元辰怔怔,叹息一道,“可现在问题是,敬真他又要解盟心誓
,又要替明雪寻仇。他自己本身也不是个全乎人儿,他一条命,如何拿来补了东墙又补西墙呢?”
殿下一时静寂,聆璧沉眸,下定了决心一般:“去澄溟海,把他诞源取来,当成一条命来用。”
元辰难以置信,“你竟——要他死得彻底?一丝活路都不给他留?”
“既然要死,为何不死得彻底?他若不能拿命救好明雪,留着那一丝命源又有何用处?”
元辰喃喃,偏过头去,“这种事情,你还是要跟他讲明才好。”
“他会知道。”聆璧道,“我也不是瞒人之人。”
“他若不愿呢?”
抬眼,聆璧一字一句,“他会愿意。”
*
近来这些日子,敬真能感受到聆璧态度的变化。
她似乎在放纵他,允准他做一切之前她觉得他不该对明雪做的事。包括夜晚偷偷偎在明雪床边,包括侍奉明雪时下意识的亲昵动作。她视而不见,她不闻不问。
敬真心底也能明白,大概,自己真的要死了。
一霎时,不舍的酸涩涌上鼻尖心头,他眼底里如地涌泉一般不可抑制地冒出莹亮的液体来。

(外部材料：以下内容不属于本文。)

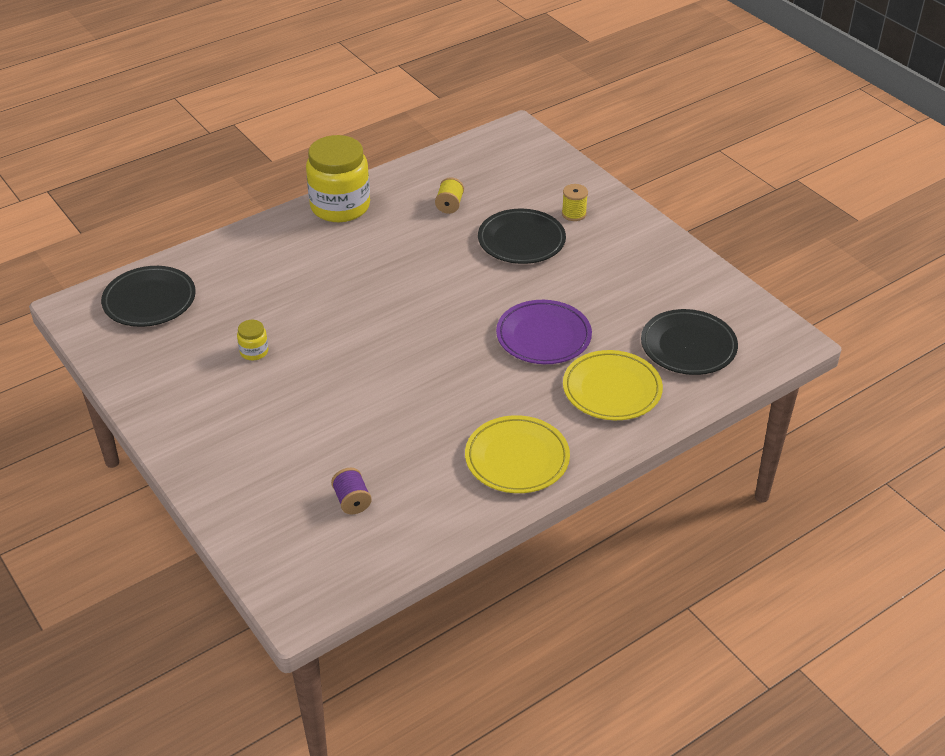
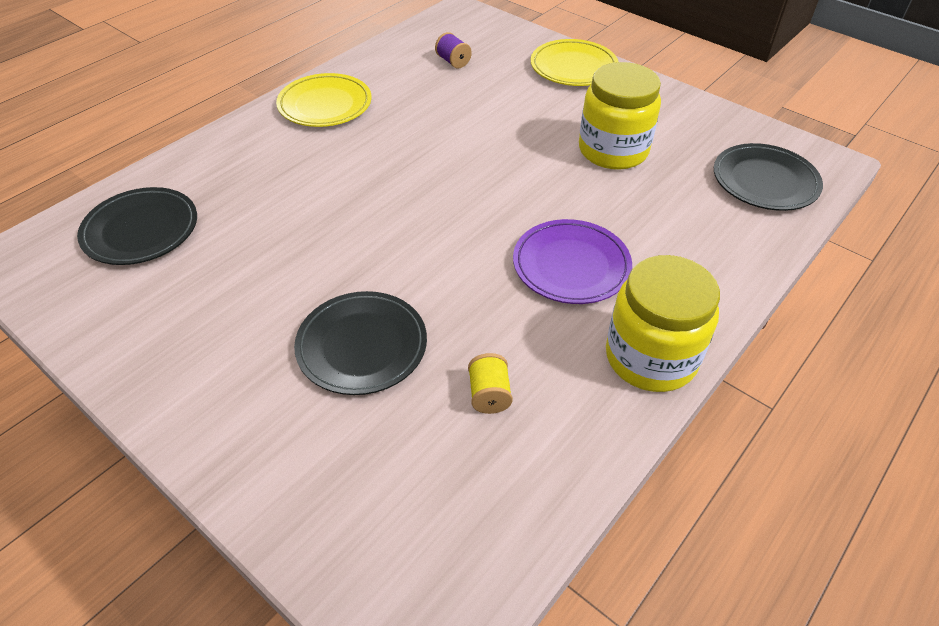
camera: 165 degrees right, 5 degrees up
(254, 352) = (613, 150): yellow jar -> yellow jar, size x2.36
(543, 336) = (313, 214): purple plate -> purple plate (571, 266)
(574, 214) = (285, 417): yellow spool -> none
(612, 389) = (235, 172): yellow plate -> yellow plate (573, 67)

可偏偏又是在明雪身边,他不愿叫她知道,只借口他事,转身去偷偷抹眼泪儿。
纵然明雪再迟钝,也意识到聆璧和敬真二人的态度不对。
敬真说茶凉了要去换一壶,脚步快却沉闷地径直走开。明雪掉头看向掰花牌玩的俞俞,问:“乖俞俞,你聆璧姨姨最近在干什么呢?”